Sun Cluster rejects DR remove-board operations on active drives in the primary node. DR remove-board operations can be performed on inactive drives in the primary node and on any drives in the secondary node. After the DR operation, cluster data access continues as before.
Sun Cluster rejects DR operations that impact the availability of quorum devices. For considerations about quorum devices and the procedure for performing DR operations on them, see SPARC: DR Clustering Considerations for Quorum Devices.
See Dynamic Reconfiguration With Quorum Devices in Sun Cluster System Administration Guide for Solaris OS for detailed instructions about how to perform these actions.
If the DR remove-board operation pertains to a board that contains an interface to a device configured for quorum, Sun Cluster software rejects the operation. Sun Cluster software also identifies the quorum device that would be affected by the operation. You must disable the device as a quorum device before you can perform a DR remove-board operation.
See Chapter 5, Administering Quorum, in Sun Cluster System Administration Guide for Solaris OS for detailed instructions about how administer quorum.
If the DR remove-board operation pertains to a board containing an active cluster interconnect interface, Sun Cluster software rejects the operation. Sun Cluster software also identifies the interface that would be affected by the operation.
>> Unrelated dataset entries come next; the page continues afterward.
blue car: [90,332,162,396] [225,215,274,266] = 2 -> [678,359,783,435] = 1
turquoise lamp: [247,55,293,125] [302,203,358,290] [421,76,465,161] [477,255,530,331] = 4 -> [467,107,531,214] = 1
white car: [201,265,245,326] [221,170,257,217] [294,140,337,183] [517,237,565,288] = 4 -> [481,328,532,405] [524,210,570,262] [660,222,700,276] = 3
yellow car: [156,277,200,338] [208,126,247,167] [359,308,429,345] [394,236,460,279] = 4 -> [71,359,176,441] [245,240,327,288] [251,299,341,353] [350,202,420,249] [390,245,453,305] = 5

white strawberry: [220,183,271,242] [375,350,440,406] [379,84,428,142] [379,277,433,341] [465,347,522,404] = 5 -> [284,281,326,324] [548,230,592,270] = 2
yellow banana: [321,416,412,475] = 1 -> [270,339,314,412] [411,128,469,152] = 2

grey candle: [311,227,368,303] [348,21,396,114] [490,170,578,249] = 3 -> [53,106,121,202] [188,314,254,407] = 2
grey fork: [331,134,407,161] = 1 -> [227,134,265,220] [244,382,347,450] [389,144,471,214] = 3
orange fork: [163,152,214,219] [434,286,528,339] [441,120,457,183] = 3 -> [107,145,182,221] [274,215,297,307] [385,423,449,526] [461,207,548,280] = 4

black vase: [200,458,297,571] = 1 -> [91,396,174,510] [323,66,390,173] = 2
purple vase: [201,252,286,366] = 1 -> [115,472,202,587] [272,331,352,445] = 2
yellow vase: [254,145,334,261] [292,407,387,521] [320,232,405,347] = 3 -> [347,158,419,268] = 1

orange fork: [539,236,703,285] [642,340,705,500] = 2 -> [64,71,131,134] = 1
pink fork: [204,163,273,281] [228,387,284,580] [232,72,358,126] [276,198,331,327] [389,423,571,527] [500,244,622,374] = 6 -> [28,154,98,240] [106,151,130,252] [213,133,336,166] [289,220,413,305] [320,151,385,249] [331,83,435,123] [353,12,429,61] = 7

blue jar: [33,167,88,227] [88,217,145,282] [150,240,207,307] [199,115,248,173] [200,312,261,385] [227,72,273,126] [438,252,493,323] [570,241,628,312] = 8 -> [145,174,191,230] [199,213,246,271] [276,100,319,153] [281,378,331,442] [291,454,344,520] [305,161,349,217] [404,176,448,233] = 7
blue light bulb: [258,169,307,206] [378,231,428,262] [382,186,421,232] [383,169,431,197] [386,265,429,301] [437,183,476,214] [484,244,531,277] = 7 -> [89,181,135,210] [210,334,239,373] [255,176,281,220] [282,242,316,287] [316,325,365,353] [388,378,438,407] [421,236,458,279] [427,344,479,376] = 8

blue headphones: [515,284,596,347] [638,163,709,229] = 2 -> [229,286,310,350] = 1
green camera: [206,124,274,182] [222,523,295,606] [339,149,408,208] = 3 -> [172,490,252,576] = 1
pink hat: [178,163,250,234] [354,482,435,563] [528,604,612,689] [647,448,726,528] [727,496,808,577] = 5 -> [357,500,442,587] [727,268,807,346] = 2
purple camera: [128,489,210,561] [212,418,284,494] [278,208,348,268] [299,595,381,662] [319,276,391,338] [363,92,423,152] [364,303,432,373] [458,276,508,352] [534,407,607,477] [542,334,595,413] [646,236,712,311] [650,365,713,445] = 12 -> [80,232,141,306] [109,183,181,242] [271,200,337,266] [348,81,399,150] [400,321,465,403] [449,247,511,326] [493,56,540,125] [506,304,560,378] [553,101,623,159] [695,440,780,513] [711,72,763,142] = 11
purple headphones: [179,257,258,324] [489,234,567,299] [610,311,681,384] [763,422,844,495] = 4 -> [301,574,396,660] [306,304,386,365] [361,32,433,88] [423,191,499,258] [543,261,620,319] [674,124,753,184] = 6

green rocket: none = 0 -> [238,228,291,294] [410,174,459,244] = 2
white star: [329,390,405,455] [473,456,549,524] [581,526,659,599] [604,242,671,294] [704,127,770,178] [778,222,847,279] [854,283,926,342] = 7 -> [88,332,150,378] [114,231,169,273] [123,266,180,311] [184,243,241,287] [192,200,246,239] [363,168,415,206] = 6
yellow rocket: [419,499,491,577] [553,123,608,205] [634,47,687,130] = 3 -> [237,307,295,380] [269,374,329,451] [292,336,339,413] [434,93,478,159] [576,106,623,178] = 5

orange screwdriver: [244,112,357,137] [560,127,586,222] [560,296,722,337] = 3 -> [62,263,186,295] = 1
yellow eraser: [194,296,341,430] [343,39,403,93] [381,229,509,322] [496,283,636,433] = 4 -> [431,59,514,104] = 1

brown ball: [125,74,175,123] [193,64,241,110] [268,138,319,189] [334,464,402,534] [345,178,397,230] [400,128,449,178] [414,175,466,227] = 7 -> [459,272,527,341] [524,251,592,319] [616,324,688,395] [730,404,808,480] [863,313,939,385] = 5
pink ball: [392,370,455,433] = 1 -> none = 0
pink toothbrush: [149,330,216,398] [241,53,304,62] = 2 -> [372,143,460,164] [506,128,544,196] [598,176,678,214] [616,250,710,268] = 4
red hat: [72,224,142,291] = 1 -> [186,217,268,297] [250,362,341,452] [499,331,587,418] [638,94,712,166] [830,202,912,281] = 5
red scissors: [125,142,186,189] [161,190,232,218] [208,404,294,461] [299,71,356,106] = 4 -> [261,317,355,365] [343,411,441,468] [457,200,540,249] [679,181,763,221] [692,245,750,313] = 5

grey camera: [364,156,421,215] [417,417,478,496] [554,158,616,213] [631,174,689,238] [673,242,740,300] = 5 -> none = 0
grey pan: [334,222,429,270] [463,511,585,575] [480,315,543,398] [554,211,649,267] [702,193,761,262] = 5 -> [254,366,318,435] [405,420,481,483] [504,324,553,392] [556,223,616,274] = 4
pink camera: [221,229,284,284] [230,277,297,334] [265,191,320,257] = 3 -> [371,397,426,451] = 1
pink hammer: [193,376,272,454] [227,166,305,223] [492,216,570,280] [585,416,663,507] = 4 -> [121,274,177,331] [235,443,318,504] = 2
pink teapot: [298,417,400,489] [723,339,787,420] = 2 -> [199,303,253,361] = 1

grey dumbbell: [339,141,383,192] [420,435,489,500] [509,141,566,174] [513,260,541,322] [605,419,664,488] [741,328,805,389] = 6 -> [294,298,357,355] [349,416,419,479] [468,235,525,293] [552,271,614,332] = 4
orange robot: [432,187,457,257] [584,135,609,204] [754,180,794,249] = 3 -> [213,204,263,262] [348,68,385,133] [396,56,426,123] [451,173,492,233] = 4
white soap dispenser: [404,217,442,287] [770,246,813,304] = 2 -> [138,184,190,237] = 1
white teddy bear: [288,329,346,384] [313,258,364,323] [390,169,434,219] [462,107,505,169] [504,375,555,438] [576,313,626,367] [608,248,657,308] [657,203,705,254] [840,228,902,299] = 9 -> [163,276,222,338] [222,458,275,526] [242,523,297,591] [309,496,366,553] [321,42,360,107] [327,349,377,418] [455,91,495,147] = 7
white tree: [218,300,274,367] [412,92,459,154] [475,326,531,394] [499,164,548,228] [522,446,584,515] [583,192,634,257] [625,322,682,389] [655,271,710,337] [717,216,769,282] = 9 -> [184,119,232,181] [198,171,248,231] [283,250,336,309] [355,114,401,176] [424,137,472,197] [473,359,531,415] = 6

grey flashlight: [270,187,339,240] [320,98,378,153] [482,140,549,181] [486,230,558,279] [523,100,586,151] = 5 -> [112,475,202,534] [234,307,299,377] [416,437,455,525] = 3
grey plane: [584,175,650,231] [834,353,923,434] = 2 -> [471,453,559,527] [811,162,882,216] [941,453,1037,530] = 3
You must use a Sun Cluster administrative tool to disable the active interface before the DR operation can succeed.
Sun Cluster software requires each cluster node to have at least one functioning path to every other cluster node. Do not disable a private interconnect interface that supports the last path to any cluster node.
See Administering the Cluster Interconnects in Sun Cluster System Administration Guide for Solaris OS for detailed instructions about how to perform these actions.
If the DR remove-board operation pertains to a board that contains an active public network interface, Sun Cluster software rejects the operation. Sun Cluster software also identifies the interface that would be affected by the operation. Before you remove a board with an active network interface present, switch over all traffic on that interface to another functional interface in the multipathing group by using the if_mpadm(1M) command.
If the remaining network adapter fails while you are performing the DR remove operation on the disabled network adapter, availability is impacted. The remaining adapter has no place to fail over for the duration of the DR operation.
See Administering the Public Network in Sun Cluster System Administration Guide for Solaris OS for detailed instructions about how to perform a DR remove operation on a public network interface.